163. Estes conselhos sobre o modo como lidar com a condição concreta da sociedade têm sido seguidos por numerosos políticos ao longo da História, na medida em que se retiram de cena quando entendem que não existem condições para exercer o poder, preferindo uma espécie de exílio voluntário até a situação se modificar e o que entendem ser a Via volte a ser predominante no país. Nas duas frases finais surge, por um lado, a ilusão de que haverá reconhecimento do mérito se a Via for seguida; e, por outro, uma crítica aos que se aproveitam de momentos de desordem e corrupção para acumular riqueza e conseguir títulos.
164. Esta frase, na sua aparente simplicidade, tem profundas consequências. O que aqui é claramente dito é que não se deve propor ideias ou pretender ser protagonista de algo que ultrapasse a posição que no momento se ocupa. Mêncio afirma: “É um crime para aqueles que se encontram numa posição baixa discutir assuntos acima da sua posição” Mais à frente, em 14.26., Zeng Zi comenta: “Os pensamentos das pessoas exemplares não vagueiam para além dos seus postos.”
165. Li Chong comenta: “A aprendizagem envolve trabalho árduo em vez de benefício material e, em si mesma, não é o tipo de coisa que se ama naturalmente ou em que se sente alegria. É por isso que é fácil tornar-se negligente ou indolente nos estudos. Por conseguinte, é preciso estar apreensivo porque se nunca alcançará a plenitude e sempre com medo de perder o que já foi atingido”.
166. Os comentadores dividem-se entre os que entendem que a frase é referida à chegada ao poder dos dois reis exemplares e os que consideram que se refere ao exercício concreto do poder. Mas talvez, em ambos os casos, os comentadores tenham razão, pois as duas leituras são complementares. Por um lado, Yao e Shun chegaram ao poder sem que o tenham desejado, conspirado, guerreado ou por hereditariedade: tudo terá acontecido por mérito próprio, na medida em que lhes eram reconhecidas inegáveis capacidades para o mando, assentes na sua virtude. Por outro, terão sabido escolher ministros competentes, o que lhes permitiu retirar-se do exercício concreto do poder, dedicando-se sobretudo aos aspectos rituais da realeza e servindo de exemplo enquanto governantes realmente virtuosos.
167. Este elogio ao rei Yao centra-se na comparação com o Céu e na vastidão da sua acção criativa. Se o governante exerce uma acção comparável à do Céu, isto é, criativa, tal implica que o povo terá um papel semelhante ao da Terra, isto é, receptivo.
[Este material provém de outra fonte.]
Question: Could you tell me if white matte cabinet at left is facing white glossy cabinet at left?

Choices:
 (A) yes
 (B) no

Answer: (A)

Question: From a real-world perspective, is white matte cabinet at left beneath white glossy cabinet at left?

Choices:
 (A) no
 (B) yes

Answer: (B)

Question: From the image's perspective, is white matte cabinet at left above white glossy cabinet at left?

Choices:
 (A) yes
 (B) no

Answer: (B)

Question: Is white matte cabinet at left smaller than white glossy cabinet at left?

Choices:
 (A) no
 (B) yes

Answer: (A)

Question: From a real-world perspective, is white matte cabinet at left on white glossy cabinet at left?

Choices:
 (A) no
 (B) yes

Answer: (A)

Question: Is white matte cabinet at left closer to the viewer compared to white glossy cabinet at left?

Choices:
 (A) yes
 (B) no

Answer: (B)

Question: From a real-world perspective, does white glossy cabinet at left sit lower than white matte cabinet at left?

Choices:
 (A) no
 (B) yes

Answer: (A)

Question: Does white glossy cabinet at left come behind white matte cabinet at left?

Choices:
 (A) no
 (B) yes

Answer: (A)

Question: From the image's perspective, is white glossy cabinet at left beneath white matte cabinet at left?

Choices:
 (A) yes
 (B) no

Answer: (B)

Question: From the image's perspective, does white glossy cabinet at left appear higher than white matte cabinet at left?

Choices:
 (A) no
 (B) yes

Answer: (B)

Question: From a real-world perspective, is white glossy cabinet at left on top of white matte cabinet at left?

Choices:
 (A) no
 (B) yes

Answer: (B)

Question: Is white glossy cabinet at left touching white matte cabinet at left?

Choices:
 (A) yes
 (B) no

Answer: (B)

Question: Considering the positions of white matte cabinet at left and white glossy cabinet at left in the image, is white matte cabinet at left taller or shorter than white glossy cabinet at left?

168. As pastas dos cinco ministros de Shun eram Obras, Agricultura, Instrução, Justiça, e Florestas e Pântanos. Tang e Yu eram outros nomes de Yao e Shun. A declaração do rei Wu é retirada do “Livro dos Documentos” (Shijing). Segundo Legge, a mulher referida deveria ser a mãe ou a mulher do rei Wen. Quem, apesar de controlar dois terços do mundo, se submeteu ainda aos Yin (Shang), foi o rei Wen. O seu sucessor, rei Wu, ao derrotar definitivamente os Yin, é considerado o fundador da dinastia Zhou. Bao Xian comenta: “O rei Zhow dos Shang era dissoluto e indisciplinado, enquanto que o rei Wen se tornou no Conde do Ocidente e possuía a sábia Virtude. Dois terços do mundo voltaramse para Zhou e, ainda assim, o rei Wen continuou a adiar e a servir os Shang. É por isso que podemos dizer que Zhou representa a suprema virtude”. No Comentário de Zuo afirmase, talvez com ironia, que o rei Wen soube esperar pela altura própria.
169. Yu, soberano lendário, domesticou as águas, tornando o país habitável. O Mestre atribui-lhe as qualidades que ele mesmo não cessa de elogiar: frugalidade, piedade filial, exemplar mando e apropriada conduta ritual.